_Exercise task_
Rewrite the data below as a numbered list, starting at the line containing "pose: elev=53.7 azim=254.4" and ending with the line containing "Dot at: (205, 198)", both included. Leave out any blank lines.

_Record list_
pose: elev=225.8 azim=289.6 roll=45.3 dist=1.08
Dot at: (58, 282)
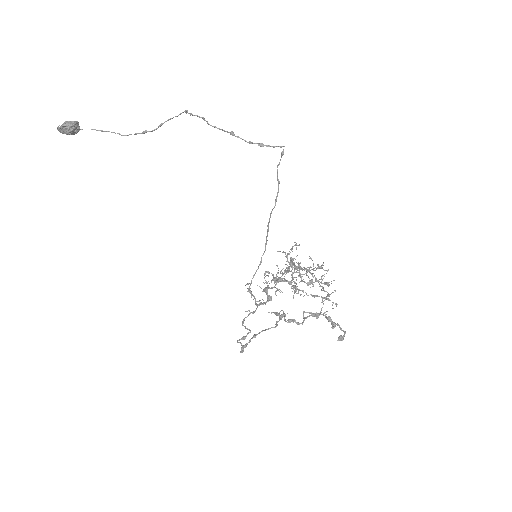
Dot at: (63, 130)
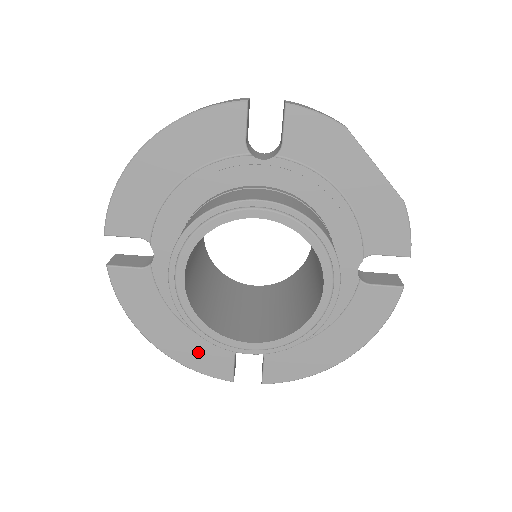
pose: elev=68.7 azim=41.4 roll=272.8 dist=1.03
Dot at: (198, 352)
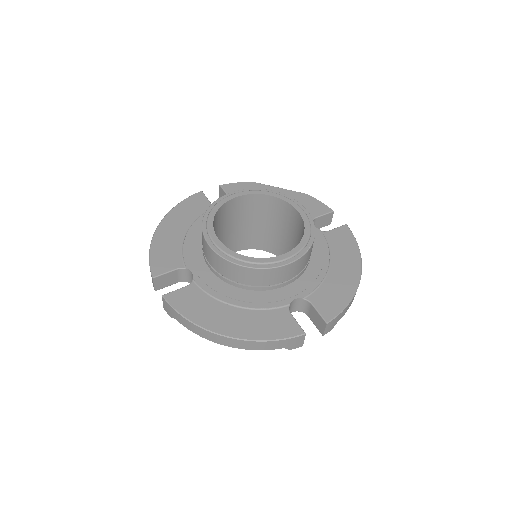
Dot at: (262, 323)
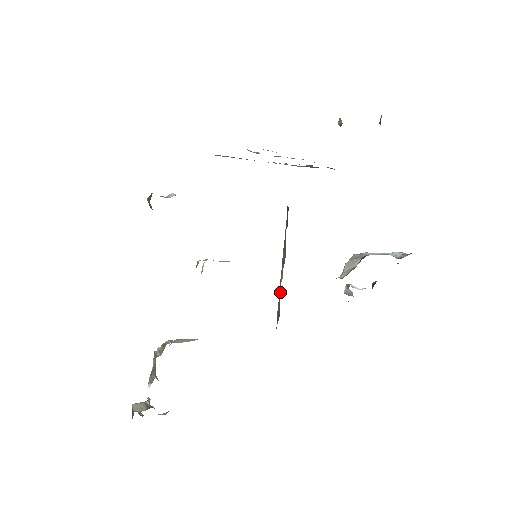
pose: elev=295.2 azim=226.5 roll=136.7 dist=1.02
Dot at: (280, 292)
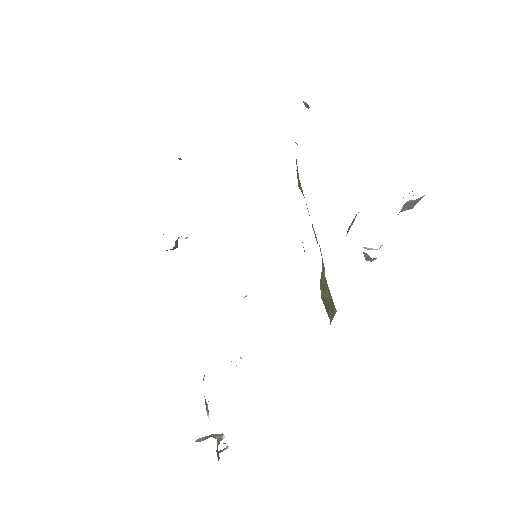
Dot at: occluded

==

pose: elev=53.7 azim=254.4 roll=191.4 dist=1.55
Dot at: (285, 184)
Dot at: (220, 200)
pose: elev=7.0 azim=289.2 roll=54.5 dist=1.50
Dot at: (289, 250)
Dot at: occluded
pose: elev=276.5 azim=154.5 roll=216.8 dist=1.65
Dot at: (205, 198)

_Task output_
1. pose: elev=53.7 azim=254.4 roll=191.4 dist=1.55
2. Dot at: (285, 184)
3. Dot at: (220, 200)
4. pose: elev=7.0 azim=289.2 roll=54.5 dist=1.50
5. Dot at: (289, 250)
6. Dot at: occluded
7. pose: elev=276.5 azim=154.5 roll=216.8 dist=1.65
8. Dot at: (205, 198)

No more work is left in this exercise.